> [SHORT EXERCISE]
Count the lines in the rows below that contain the string "Equisetum", and reply with only that number.

> [Records from a data collection]
◆ ◆ ◆

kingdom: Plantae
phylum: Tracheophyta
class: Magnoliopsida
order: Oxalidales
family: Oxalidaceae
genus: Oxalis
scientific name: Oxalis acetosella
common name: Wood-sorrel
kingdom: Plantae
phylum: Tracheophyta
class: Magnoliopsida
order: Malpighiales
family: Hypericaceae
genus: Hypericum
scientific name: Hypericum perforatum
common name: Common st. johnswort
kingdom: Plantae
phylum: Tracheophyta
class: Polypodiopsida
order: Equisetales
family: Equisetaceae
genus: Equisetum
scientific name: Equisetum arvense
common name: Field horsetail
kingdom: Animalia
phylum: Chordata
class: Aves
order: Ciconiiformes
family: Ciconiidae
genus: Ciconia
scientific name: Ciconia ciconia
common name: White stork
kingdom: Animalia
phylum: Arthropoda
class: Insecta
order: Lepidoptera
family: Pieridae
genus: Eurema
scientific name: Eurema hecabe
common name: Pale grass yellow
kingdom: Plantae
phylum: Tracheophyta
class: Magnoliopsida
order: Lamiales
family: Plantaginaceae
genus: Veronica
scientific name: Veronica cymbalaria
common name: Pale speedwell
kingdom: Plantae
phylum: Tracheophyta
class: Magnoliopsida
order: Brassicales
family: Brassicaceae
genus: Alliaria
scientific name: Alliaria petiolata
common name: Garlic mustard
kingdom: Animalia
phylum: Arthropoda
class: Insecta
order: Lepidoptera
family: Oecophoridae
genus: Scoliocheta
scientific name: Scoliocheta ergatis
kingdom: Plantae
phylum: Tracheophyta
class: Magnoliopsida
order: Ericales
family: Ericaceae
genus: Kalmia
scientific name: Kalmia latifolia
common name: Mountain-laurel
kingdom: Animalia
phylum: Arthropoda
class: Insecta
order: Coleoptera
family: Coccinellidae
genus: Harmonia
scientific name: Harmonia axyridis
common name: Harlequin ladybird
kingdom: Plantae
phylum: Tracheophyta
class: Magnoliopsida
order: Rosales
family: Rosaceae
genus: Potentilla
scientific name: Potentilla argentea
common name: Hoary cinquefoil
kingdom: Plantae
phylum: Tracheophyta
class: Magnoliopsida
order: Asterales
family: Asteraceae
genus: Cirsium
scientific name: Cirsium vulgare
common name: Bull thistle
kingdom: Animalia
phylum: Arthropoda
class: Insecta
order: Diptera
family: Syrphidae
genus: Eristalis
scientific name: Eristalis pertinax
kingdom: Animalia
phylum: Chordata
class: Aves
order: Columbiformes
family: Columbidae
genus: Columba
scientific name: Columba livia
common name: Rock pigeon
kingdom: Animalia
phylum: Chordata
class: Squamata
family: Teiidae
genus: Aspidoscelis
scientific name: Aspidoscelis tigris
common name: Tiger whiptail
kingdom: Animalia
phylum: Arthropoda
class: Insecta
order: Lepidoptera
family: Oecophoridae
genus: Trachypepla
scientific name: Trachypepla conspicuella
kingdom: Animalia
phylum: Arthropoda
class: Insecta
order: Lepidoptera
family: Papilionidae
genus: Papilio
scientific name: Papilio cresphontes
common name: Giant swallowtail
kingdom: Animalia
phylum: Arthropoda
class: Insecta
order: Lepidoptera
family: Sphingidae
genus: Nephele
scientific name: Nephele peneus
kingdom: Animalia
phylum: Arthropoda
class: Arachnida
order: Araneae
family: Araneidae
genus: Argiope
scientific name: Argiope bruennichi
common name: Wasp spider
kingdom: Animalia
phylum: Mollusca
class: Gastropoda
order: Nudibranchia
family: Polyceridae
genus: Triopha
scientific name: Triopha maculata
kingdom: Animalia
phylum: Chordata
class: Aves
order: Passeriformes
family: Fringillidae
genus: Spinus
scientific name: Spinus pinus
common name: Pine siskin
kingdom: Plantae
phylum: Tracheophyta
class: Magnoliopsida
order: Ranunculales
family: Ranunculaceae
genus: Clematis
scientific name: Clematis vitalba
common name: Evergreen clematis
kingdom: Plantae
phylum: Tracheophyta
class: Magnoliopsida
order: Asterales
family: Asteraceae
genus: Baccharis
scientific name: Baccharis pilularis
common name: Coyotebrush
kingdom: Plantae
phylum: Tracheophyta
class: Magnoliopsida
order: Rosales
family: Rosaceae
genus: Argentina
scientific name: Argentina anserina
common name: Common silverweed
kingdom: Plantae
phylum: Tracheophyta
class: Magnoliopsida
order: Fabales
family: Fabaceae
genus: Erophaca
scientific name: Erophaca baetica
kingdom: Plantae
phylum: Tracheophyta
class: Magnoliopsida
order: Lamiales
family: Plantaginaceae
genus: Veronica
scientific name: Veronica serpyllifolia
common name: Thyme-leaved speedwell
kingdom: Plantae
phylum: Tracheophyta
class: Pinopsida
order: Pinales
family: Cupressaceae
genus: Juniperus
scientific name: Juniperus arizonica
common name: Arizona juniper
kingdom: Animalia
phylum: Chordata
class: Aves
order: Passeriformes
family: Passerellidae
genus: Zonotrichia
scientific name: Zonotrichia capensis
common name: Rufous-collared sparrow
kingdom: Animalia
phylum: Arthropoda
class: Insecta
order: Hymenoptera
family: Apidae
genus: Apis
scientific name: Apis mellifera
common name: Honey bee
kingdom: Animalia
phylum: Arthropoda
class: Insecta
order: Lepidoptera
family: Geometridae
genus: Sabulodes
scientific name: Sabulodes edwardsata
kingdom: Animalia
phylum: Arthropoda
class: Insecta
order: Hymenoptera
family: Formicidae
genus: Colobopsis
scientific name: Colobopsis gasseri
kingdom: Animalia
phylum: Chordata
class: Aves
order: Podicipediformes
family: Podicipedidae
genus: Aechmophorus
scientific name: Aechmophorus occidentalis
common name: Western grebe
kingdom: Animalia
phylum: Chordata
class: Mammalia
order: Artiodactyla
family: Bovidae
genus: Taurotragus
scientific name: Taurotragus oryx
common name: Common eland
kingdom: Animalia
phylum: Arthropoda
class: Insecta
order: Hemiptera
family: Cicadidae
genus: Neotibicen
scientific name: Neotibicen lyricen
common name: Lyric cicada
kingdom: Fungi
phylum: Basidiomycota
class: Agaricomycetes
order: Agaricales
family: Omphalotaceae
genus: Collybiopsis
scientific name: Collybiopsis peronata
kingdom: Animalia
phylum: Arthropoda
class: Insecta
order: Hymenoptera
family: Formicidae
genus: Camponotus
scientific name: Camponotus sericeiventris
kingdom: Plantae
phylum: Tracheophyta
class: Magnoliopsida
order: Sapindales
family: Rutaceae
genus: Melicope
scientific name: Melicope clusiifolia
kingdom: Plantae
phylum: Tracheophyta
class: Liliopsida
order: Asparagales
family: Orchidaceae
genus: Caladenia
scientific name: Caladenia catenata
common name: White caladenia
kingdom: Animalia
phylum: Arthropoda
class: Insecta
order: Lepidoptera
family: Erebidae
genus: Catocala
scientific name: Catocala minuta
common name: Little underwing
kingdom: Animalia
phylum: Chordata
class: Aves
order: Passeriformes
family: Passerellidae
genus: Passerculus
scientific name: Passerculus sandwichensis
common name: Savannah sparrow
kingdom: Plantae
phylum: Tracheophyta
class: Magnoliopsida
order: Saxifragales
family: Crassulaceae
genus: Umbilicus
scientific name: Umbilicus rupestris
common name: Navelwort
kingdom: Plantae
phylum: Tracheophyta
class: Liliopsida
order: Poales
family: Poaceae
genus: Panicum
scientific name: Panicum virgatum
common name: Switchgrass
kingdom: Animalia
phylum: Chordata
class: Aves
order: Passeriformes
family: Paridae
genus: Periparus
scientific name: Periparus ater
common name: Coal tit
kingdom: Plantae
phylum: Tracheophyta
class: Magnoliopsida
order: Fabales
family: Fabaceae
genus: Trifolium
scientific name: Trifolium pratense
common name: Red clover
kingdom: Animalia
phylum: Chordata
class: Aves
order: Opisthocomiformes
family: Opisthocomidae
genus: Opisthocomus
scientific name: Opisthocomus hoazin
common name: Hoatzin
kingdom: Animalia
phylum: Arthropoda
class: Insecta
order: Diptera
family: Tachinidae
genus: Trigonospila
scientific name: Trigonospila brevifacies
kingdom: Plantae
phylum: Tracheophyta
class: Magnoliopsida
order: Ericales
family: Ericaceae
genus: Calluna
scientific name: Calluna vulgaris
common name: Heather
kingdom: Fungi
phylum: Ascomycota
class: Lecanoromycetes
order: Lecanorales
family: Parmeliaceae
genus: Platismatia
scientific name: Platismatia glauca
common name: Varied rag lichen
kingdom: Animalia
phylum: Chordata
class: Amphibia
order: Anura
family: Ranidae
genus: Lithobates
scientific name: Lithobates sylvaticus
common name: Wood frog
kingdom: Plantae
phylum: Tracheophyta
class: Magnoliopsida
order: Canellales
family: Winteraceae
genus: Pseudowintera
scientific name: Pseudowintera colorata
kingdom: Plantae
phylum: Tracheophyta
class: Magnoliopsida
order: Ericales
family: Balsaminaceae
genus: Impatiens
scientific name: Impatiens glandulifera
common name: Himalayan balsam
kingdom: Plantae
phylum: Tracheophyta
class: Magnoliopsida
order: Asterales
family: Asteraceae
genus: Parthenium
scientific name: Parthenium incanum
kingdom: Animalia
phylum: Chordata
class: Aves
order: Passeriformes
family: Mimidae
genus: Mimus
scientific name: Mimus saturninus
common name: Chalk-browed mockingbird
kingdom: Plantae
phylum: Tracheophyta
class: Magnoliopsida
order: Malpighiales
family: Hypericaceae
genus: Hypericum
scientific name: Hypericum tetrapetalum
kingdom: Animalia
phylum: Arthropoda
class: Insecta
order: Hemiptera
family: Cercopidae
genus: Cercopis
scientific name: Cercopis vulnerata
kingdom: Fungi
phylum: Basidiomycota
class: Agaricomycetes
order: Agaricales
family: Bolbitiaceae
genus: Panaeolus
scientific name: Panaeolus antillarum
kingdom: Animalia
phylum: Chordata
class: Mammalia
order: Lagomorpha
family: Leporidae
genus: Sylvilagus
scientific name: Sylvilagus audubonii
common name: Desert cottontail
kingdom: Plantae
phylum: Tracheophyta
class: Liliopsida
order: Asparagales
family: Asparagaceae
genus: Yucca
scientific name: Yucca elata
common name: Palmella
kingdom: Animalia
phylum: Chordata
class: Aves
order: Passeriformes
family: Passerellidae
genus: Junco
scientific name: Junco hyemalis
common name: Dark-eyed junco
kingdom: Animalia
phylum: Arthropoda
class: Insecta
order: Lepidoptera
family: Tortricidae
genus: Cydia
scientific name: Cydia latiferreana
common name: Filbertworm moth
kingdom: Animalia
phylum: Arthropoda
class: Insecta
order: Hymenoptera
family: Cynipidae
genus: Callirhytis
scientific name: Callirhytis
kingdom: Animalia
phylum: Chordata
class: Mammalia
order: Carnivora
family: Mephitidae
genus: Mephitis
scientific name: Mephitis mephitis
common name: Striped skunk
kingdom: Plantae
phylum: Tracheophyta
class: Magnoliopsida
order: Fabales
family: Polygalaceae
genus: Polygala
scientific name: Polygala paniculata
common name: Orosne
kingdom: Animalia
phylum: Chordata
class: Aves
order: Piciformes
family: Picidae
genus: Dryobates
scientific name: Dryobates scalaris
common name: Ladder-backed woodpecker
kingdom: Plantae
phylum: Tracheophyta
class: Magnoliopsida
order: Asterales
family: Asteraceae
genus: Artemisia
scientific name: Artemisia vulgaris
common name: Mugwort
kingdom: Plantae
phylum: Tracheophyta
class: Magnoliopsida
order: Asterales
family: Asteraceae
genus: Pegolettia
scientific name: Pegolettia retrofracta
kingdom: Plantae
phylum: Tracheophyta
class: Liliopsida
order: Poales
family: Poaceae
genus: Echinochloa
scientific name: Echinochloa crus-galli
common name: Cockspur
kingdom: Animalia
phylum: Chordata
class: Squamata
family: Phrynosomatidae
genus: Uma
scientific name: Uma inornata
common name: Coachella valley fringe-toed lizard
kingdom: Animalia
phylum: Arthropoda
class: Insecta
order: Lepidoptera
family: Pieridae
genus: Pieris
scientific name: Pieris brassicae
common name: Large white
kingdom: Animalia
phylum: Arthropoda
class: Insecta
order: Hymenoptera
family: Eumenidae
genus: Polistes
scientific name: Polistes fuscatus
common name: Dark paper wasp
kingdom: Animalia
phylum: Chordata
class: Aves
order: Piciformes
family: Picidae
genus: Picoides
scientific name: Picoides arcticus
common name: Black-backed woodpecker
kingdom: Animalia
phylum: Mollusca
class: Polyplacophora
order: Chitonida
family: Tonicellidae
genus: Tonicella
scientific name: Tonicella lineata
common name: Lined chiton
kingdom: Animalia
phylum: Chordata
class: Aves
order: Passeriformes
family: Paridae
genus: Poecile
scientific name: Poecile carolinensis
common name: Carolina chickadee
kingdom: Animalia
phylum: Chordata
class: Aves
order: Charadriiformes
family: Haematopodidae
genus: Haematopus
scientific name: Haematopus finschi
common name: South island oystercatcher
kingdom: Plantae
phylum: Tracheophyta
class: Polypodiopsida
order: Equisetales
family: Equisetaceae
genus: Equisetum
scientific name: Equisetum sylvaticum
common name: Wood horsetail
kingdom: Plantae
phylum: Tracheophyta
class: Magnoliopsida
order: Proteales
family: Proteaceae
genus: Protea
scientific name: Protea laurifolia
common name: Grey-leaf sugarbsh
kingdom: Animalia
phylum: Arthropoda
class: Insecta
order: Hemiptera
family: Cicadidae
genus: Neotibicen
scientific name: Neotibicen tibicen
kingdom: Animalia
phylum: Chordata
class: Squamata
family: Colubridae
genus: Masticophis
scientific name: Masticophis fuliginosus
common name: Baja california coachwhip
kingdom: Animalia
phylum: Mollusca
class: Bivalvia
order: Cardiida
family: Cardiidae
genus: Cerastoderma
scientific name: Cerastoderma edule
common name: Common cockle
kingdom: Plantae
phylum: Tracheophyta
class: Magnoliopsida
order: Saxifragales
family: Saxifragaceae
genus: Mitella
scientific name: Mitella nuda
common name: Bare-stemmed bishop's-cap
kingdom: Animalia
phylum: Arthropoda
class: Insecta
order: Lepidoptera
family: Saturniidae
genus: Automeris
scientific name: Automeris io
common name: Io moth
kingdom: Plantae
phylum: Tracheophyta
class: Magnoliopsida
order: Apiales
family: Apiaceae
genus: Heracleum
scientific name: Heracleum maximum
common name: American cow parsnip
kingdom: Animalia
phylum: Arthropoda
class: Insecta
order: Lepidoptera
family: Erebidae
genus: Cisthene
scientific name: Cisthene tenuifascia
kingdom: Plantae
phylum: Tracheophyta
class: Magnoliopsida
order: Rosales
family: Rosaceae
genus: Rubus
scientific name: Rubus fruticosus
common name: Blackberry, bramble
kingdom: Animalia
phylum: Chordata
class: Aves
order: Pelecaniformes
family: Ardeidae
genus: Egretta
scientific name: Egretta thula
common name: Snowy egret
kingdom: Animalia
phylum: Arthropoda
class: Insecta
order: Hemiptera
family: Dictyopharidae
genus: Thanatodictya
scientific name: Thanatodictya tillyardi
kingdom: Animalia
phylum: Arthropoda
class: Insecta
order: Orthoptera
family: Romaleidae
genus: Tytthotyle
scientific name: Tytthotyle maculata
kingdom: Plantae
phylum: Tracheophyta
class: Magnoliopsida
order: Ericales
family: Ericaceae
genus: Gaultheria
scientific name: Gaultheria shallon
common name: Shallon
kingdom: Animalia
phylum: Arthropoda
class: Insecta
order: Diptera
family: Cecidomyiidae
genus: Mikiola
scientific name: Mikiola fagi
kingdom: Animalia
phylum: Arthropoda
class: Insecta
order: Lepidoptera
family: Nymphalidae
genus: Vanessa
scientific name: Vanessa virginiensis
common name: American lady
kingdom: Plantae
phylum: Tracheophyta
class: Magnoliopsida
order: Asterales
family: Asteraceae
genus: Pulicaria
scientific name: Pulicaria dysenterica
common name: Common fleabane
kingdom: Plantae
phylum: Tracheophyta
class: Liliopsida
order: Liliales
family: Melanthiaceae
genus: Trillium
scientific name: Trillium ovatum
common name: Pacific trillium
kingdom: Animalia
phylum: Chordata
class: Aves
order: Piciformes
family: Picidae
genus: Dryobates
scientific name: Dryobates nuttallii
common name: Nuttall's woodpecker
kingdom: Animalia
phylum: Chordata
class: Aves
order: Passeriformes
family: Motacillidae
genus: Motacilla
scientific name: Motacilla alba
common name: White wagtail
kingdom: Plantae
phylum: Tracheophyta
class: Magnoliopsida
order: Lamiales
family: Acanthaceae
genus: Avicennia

◆ ◆ ◆

> [COMPLETED EXERCISE]
4